§ **TEXT PROVIDED**
┏━━
Singer/improviser Doug Koyama speaks his own language

Singing improvised a cappella, Quesnel’s Doug Koyama uses a loop pedal to create unique vocal effects.

Vocalist Doug Koyama performs his improvised a cappella using a loop pedal at the Talkin’ Donkey coffee house on Tuesday.

Vocalist Doug Koyama performs his improvised a cappella using a loop pedal at the Talkin’ Donkey coffee house on Tuesday.

Solo musicians are used to standing alone on the  stage –– maybe with a guitar in hand or piano at the fingers. But lately, there’s been the surge of a new way to accompany the voice –– through the use of a loop pedal.

The little device, usually activated by a switch pressed by the foot, is a digital sampler that enables a musician to record a sound, then create loops and overdub, making it seem as if he or she has a backing band, or vocals.

Those wanting an example of a singer using a loop pedal in an inventive way may want to head to the Talkin’ Donkey coffee house in Vernon Tuesday.

Singing improvised a cappella (without backing instrumentation), Quesnel’s Doug Koyama uses a loop pedal to create his unique vocal effects.

He sings about life, peace, love and truth but you would never know it from the lyrics in his songs. The actual words are replaced by invented language and sounds that, at times, sound more like Spanish, French, Russian or Klingon rather than English.
┗━━
§ **TASKS TO PERFORM**
A. In the article about singer Doug Koyama, at which Vernon venue can he be seen performing with a loop pedal?
B. Continue the article about singer Doug Koyama, picking up after its final sentence.

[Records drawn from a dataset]
┏━━
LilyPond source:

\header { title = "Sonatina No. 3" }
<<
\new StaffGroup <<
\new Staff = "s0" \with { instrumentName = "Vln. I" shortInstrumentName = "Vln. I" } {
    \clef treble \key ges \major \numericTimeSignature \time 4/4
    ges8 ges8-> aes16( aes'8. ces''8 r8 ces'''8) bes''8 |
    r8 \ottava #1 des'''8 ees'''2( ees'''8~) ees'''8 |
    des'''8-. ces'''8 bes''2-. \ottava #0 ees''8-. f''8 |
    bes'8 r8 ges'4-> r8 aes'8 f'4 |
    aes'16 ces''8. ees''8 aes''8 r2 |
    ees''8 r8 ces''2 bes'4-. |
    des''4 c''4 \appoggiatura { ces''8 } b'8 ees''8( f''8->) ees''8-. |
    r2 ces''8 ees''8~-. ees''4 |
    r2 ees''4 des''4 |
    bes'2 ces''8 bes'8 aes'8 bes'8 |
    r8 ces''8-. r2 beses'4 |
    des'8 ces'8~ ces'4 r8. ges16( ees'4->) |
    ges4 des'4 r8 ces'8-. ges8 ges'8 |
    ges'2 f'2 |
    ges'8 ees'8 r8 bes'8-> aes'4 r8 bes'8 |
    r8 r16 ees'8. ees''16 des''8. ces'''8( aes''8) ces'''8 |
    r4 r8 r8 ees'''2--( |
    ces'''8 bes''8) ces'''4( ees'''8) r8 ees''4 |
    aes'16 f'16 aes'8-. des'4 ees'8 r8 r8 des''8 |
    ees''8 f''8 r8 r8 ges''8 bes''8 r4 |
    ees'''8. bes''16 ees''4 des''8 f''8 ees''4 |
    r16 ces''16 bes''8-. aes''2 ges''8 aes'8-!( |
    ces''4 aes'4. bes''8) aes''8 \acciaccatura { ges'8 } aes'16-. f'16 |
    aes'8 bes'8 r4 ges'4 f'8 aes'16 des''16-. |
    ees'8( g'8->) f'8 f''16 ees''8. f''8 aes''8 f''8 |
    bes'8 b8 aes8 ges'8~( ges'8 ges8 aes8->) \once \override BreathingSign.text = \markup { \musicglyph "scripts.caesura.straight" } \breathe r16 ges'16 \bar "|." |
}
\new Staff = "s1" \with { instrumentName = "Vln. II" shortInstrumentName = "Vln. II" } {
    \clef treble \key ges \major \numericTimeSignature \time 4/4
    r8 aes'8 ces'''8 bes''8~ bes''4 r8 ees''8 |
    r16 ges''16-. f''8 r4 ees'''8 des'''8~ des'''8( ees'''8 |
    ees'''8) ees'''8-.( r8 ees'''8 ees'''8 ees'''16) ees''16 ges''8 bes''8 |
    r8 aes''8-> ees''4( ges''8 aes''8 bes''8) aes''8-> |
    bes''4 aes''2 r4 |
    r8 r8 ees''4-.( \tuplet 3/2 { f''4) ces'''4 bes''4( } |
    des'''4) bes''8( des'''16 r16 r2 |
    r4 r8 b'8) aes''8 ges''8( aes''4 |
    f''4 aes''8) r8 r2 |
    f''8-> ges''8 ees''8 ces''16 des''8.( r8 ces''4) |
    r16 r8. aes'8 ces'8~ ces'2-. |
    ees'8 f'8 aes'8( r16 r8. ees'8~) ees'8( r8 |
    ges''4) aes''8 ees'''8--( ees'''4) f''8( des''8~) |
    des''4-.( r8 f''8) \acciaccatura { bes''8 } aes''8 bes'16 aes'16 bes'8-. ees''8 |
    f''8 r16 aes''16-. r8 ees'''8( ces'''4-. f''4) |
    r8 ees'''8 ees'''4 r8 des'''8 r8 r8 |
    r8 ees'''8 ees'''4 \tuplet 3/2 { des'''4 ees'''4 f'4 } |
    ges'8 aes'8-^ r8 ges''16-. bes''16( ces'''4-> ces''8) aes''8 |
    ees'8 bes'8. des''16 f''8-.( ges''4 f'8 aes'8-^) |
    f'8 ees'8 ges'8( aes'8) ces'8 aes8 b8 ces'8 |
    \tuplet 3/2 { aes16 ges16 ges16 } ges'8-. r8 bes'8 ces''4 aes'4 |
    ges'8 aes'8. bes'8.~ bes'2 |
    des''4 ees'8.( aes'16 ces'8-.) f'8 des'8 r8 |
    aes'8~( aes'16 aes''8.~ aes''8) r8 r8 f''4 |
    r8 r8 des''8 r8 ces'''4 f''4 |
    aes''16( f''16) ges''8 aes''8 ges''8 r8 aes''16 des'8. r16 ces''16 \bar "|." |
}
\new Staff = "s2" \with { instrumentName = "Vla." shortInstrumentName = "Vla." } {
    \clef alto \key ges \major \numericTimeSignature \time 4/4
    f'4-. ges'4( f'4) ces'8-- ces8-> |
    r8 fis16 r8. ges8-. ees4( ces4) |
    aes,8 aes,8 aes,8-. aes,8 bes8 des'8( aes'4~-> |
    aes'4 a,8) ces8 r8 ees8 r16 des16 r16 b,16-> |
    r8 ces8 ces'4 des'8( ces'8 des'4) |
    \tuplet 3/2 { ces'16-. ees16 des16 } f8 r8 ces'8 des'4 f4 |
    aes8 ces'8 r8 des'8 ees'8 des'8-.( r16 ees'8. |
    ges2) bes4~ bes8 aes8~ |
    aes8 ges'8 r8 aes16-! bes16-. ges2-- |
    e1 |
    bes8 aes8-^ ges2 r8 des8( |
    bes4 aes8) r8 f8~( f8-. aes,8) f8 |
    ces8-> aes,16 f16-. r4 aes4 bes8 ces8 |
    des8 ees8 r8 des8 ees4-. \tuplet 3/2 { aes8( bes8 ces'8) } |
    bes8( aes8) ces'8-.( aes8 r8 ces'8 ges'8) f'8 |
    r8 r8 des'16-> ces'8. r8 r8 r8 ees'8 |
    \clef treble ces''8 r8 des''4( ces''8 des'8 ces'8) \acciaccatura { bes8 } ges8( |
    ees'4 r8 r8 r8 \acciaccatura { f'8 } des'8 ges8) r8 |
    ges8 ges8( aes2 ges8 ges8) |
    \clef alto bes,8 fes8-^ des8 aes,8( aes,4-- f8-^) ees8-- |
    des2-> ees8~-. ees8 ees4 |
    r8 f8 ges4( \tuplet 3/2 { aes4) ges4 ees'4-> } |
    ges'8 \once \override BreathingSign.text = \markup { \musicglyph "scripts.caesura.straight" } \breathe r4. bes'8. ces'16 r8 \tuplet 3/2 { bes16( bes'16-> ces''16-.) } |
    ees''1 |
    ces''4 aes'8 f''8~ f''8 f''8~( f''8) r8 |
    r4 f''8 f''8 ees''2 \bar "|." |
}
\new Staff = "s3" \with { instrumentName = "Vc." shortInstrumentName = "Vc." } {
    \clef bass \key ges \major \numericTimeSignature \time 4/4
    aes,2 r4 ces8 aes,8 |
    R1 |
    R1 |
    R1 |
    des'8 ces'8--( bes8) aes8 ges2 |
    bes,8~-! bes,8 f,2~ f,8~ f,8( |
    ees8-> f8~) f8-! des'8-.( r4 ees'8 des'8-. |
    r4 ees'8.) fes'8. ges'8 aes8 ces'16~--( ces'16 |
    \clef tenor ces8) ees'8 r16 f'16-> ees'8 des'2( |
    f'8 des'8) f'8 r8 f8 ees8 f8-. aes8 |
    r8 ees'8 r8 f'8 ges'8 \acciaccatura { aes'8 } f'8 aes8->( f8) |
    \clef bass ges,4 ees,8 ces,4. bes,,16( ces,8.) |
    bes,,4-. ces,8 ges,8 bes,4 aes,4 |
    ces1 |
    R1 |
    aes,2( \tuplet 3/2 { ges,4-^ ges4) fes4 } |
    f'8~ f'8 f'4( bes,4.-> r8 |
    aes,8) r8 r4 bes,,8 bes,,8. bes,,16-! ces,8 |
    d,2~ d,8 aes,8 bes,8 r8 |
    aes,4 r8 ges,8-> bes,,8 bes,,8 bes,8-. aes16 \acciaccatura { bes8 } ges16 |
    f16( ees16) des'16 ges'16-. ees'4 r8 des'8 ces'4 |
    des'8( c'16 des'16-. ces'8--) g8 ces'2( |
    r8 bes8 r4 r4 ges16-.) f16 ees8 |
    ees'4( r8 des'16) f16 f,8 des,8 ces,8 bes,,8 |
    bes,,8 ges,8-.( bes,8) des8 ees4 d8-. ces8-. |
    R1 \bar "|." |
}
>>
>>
┗━━
§ **SOLVED PROBLEMS**
A. The Talkin' Donkey coffee house.

B.
“It’s very unique and compelling. I have seen the popularity of the work grow steadily in the last few years,” said Koyama, emailing  from Wells, B.C., where he was part of the recent ArtsWells Festival.

Music and singing have always been a part of Koyama’s life, but never more than performing in musical theatre and in the shower. In 2009, he was introduced to improvised a cappella, and he soon developed the desire to sing in a multi-voice setting, which ultimately went to the use of a loop pedal.

Emitting improvised sounds, Koyama’s voice is recorded and looped. Bits of melody, harmony and vocal percussion are layered to create rich bed tracks over which soaring harmonies and verse and chorus are performed.

“Each song is completely improvised from beginning to end,” said Koyama. “Vocal improv is about connecting with others and the earth. When we sing together those vibrations resonate in all of us but also in the spaces between us and the space around us. We form a single chorus and the healing magic of song radiates out from us in all directions.”

Koyama is enjoying a busy summer performing at ArtsWells as well as the Smithers Midsummer Festival, Sweetwater 905,  Arts on the Fly, as well as at farmer’s markets and cafés throughout B.C.

Earlier this year he was featured on CBC Radio’s North by Northwest, hosted by Cheryl MacKay, who said “When Doug Koyama enters a room you know it. His boundless energy, his warmth and enthusiasm are quickly evident. And then his music. Doug weaves sound with his voice and some looping technology. The music is mesmerizing, hypnotic and joyful all at once. He has a passion for singing and getting others to sing along.”

Koyama plays the Talkin’ Donkey, located at 3923 – 32nd St., Tuesday from 7:30 to 9:30 p.m. Admission is by donation.